Marfan Syndrome By: Megan Smith

"What is Marfan Syndrome?

Marfan Syndrome is considered a disease of the connective tissue. Since connective tissue is important to holding the body and its organs together, Marfan Syndrome can cause a lot of different problems all over the body. A few of the main problems it includes are abnormal rates of growth, scoliosis, and problems in major organs like the heart. It can also cause problems in the eyes like nearsightedness or cataracts disease.

"What Causes It?"

There is a gene in our body that is called fbn1. This gene is responsible for the production of the protein fibrillin-1 preproprotein, that plays an important rule in the structural components of the bodies connective tissue. So when a mutation occurs in this gene, there is an increase in the protein TGF-B that causes problems in the bodies connective tissue and leads to elongated limbs, such as arms, toes and fingers, that are known as characteristics associated with Marfan Syndrome.

"Who Does It Affect and How Do They Get It?"

Marfan Syndrome doesn't target any specific group of people. It doesn't vary by race nor by gender. People usually get this disease by inheriting it, but there is still a chance of someone without a family history of the disease getting it. That being said, the disease is autosomal dominant so for those that have a family history of the disease, they have a fifty percent chance of getting it and a fifty percent chance of not getting it.

"What Are the Symptoms?"

Symptoms of Marfan Syndrome

Symptoms of Marfan Syndrome include, but aren't limited to, elongated limbs (arms, fingers, toes, etc.), vision problems, scoliosis (curvature of the spine), and problems in major organs (like the size of the major blood vessel that pumps blood to the heart).

How Many People Does It Affect?"

This disease occurs in about 1 out of every 5,000 people world wide. The number of cases in the U.S. now is around 200,000 people and the occurrence of the disease is about the same as it is for the world.

"Who Discovered It and When?"

Marfan Syndrome was discovered in 1896 by a french physician named Antoine Marfan. Marfan believed that the facts of medicine should be based a lot off of the observations of the patients themselves. So it's no surprise that this disease was discovered when Marfan got a patient who had elongated limbs and was very thin. To back up his findings, a doctor in Ohio had two patients, a brother and a sister, that had visions problems along with elongated limbs as well. These symptoms came to be associated with the disease we know today as Marfan's syndrome. But before the disease was named after Marfan, it was originally called Arachnodacryly after the Greek word for spider.

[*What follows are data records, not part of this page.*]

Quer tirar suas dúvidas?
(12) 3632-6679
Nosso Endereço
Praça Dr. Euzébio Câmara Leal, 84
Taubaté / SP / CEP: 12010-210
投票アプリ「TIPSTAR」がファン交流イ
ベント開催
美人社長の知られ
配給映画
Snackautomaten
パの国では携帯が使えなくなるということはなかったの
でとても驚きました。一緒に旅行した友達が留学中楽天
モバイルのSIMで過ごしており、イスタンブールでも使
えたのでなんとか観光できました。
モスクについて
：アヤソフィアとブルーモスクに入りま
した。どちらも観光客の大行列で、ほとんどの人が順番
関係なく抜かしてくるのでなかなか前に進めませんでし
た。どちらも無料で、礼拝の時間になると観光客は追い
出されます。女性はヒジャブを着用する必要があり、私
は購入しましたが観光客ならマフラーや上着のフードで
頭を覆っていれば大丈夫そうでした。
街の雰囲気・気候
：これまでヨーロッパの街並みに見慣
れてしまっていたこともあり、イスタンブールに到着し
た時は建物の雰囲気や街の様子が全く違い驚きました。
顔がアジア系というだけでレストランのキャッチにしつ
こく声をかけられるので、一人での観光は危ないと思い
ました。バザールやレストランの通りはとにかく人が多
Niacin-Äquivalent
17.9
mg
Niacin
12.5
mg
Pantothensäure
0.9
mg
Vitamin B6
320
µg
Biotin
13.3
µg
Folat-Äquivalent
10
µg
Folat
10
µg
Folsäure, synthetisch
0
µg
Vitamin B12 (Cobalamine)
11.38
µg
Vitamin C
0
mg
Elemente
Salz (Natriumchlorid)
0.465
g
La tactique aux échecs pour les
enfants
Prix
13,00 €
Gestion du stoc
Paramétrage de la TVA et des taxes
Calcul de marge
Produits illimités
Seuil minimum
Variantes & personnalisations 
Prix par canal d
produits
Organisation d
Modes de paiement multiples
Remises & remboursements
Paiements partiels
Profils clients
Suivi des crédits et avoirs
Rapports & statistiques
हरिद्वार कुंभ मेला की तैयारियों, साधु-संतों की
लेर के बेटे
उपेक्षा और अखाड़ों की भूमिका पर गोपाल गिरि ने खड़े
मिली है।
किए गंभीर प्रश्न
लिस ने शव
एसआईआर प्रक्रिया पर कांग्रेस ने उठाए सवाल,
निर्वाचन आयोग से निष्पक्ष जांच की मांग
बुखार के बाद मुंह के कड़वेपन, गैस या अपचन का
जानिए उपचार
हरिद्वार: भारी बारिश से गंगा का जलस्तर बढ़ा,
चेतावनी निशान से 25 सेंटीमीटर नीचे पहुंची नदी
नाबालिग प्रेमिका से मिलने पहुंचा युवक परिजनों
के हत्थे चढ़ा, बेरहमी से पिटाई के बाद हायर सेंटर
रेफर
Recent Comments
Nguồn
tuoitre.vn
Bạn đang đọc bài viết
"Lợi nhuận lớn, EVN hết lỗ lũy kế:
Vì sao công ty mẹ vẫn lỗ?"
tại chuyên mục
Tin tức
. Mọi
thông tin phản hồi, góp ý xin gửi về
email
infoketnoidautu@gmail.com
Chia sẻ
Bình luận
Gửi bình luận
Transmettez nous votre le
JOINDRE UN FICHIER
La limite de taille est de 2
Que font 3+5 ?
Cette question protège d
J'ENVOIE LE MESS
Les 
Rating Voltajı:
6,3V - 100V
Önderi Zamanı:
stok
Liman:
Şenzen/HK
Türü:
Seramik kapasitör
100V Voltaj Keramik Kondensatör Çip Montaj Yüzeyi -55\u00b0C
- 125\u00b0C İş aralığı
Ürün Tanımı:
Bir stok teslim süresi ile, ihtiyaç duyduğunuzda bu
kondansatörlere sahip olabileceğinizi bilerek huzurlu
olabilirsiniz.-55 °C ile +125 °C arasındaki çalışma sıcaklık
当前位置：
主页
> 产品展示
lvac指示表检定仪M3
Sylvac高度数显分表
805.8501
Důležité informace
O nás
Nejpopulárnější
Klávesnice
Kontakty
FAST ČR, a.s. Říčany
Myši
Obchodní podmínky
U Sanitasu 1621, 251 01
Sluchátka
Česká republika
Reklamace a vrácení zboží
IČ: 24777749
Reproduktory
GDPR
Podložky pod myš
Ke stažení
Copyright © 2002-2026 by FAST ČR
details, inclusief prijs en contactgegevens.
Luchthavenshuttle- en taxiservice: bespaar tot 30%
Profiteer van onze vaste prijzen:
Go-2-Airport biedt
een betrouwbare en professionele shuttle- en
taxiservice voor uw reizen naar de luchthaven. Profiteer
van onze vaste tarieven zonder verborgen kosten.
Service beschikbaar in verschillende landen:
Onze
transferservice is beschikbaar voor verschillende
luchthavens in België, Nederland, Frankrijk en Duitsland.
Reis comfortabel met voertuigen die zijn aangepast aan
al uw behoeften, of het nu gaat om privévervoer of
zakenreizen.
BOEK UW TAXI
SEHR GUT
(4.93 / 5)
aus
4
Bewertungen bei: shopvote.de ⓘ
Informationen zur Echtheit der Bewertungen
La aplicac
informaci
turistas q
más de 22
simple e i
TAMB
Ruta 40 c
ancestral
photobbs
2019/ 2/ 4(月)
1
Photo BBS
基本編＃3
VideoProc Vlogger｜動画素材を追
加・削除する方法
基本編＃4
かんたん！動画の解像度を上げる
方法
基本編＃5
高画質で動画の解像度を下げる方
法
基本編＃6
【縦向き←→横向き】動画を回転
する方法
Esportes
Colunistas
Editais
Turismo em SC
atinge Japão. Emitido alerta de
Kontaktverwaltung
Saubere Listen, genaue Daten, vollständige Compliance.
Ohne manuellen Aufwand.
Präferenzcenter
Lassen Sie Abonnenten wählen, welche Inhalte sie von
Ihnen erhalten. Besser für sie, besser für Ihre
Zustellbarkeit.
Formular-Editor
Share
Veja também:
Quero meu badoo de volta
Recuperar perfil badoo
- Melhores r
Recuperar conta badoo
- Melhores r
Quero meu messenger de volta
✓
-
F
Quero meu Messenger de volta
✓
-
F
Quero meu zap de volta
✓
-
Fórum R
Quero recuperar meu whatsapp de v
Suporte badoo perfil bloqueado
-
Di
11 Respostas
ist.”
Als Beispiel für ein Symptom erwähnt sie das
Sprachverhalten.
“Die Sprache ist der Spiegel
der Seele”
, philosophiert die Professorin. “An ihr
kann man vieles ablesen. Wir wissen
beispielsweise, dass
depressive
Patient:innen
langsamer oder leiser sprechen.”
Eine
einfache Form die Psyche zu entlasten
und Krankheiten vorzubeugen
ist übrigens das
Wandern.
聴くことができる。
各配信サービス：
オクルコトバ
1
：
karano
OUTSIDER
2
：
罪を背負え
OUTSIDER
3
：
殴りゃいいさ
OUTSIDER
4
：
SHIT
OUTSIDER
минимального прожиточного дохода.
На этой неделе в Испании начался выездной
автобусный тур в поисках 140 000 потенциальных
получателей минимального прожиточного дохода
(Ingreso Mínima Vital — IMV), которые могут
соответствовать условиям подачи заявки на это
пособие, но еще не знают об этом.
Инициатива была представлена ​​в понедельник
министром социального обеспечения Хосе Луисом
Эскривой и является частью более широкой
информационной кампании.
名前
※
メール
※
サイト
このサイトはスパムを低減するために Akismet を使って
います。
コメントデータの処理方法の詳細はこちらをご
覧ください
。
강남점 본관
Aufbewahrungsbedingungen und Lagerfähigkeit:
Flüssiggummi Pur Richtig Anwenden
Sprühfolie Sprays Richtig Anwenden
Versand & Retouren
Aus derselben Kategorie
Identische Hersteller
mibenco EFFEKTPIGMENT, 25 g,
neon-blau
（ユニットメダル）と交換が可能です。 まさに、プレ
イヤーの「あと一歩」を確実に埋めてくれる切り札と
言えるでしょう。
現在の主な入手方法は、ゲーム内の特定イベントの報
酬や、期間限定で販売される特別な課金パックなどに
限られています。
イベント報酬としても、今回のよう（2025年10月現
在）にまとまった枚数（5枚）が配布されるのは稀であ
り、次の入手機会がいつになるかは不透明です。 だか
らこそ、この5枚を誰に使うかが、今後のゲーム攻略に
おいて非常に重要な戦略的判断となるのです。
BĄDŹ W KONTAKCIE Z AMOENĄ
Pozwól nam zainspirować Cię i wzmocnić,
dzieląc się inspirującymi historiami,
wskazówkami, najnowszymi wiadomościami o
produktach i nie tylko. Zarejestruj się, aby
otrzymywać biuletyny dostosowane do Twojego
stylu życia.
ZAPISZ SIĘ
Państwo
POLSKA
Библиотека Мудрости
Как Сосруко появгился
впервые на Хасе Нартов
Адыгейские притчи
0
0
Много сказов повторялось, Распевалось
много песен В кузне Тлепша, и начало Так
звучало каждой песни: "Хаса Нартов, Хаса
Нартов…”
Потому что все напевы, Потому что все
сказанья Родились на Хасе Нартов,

"How Is It Diagnosed and What's the Prognosis for Someone Who Has It?"

This disease is diagnosed by the symptoms that the patient is experiencing, the patient's medical history, a physical examination, slit lamp evaluation, and some sort of screening of your cardiovascular system. Just looking at a patient's family history could never be enough to diagnose this disease for it can pop up in anybody whether they have any family history with the disease itself. The average lifespan of a person with Marfan Syndrome used to be 45 years, but it has increased dramatically to the age of 70. But since there are so many different variations of the disease, the lifespan depends on the individual patients and the symptoms that they have.

"How Is It Treated?"

Because there are so many different problems associated with Marfan Syndrome there isn't just one way to treat it. Patients that have vision problems can usually just get glasses or contacts to correct their vision; where as patients with more serious diseases like cataracts may have to get surgery. For patients with skeletal problems there are a lot of different options depending on the specific problems being experienced. To help with abnormal growth patterns certain hormones can be added in to control it. To help with scoliosis, patients can be prescribed a brace or, in more severe cases, surgery. Surgery may also be required for internal problems, such as those in the cardiovascular system.

"What Current Research Is Being Done?"

Research today is focused on trying to understand more about Marfan Syndrome and the other diseases that are like it. They are also working on determining more treatment options for the disease. Another important part of their investigations is to study the quality of life that patients can have with this disease.